Cobalt, is a small town of 1,000 residents located in northeastern Ontario, near the border with Quebec. Cobalt lies just east of the Northern Route of the Trans Canada Highway #11, about 145 km N of North Bay and about 100 km S of Kirkland Lake. Cobalt is accessed via Highway 118 midway between Highway 11 and Haileybury/Temaskaming Shores where it rejoins Highway 11.
If you continue driving on Highway 11, you by-pass Cobalt and Haileybury to the east of the Highway..
Today, Cobalt is a vibrant community that celebrates its rich history and culture. The town is home to a number of historic landmarks and attractions, including the Cobalt Mining Museum, the Heritage Silver Trail, and the Northern Ontario Railroad Museum and Heritage Centre.

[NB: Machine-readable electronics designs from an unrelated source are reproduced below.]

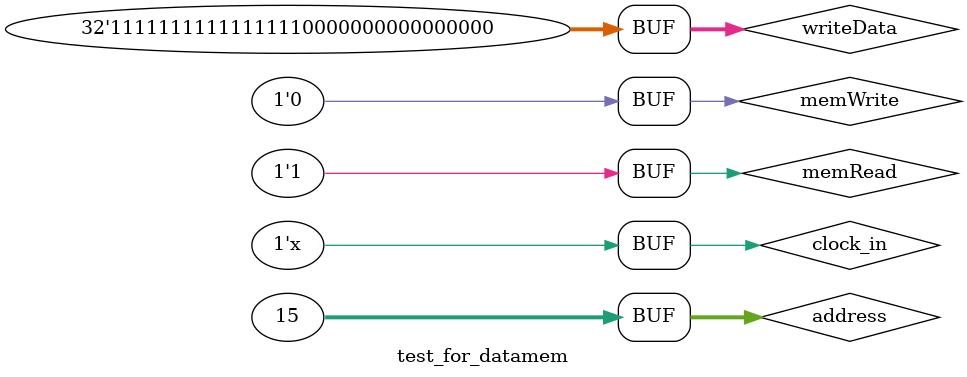
<source format=v>
`timescale 1ns / 1ps


module test_for_datamem;

	// Inputs
	reg clock_in;
	reg [31:0] address;
	reg [31:0] writeData;
	reg memWrite;
	reg memRead;

	// Outputs
	wire [31:0] readData;

	// Instantiate the Unit Under Test (UUT)
	data_memory uut (
		.clock_in(clock_in), 
		.address(address), 
		.writeData(writeData), 
		.memWrite(memWrite), 
		.memRead(memRead), 
		.readData(readData)
	);
   always #100 clock_in = ~clock_in;
	initial begin
		// Initialize Inputs
		clock_in = 0;
		address = 0;
		writeData = 0;
		memWrite = 0;
		memRead = 0;

		#185;
		memWrite = 1'b1;
      address = 32'b00000000000000000000000000001111;
		writeData = 32'b11111111111111110000000000000000;
		
		#250;
		memRead = 1'b1;
		memWrite = 1'b0;
	end
      
endmodule


</source>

It is also a popular destination for outdoor enthusiasts, thanks to its scenic natural beauty and proximity to a number of lakes and wilderness areas.
In 1903, a silver deposit was discovered near Cobalt by a railway worker named Frederick LaRose. This discovery sparked a silver rush, and within a few years, the town of Cobalt had grown rapidly as prospectors and miners flooded into the area.
During the early 1900s, Cobalt became one of the most important silver-mining centers in the world, with numerous mines. These mines produced a significant tonnage of silver, as well as other minerals such as cobalt, nickel, and arsenic.
The silver rush made Cobalt a center of industry, commerce, and culture. The town was connected to the rest of Ontario by a railway line, and it had several hotels, theaters, and other amenities.
By the end of Word War II, the area’s silver deposits were depleted and most of the mines in Cobalt had closed. However, the town has continued to thrive as a center for mining and industry for the region.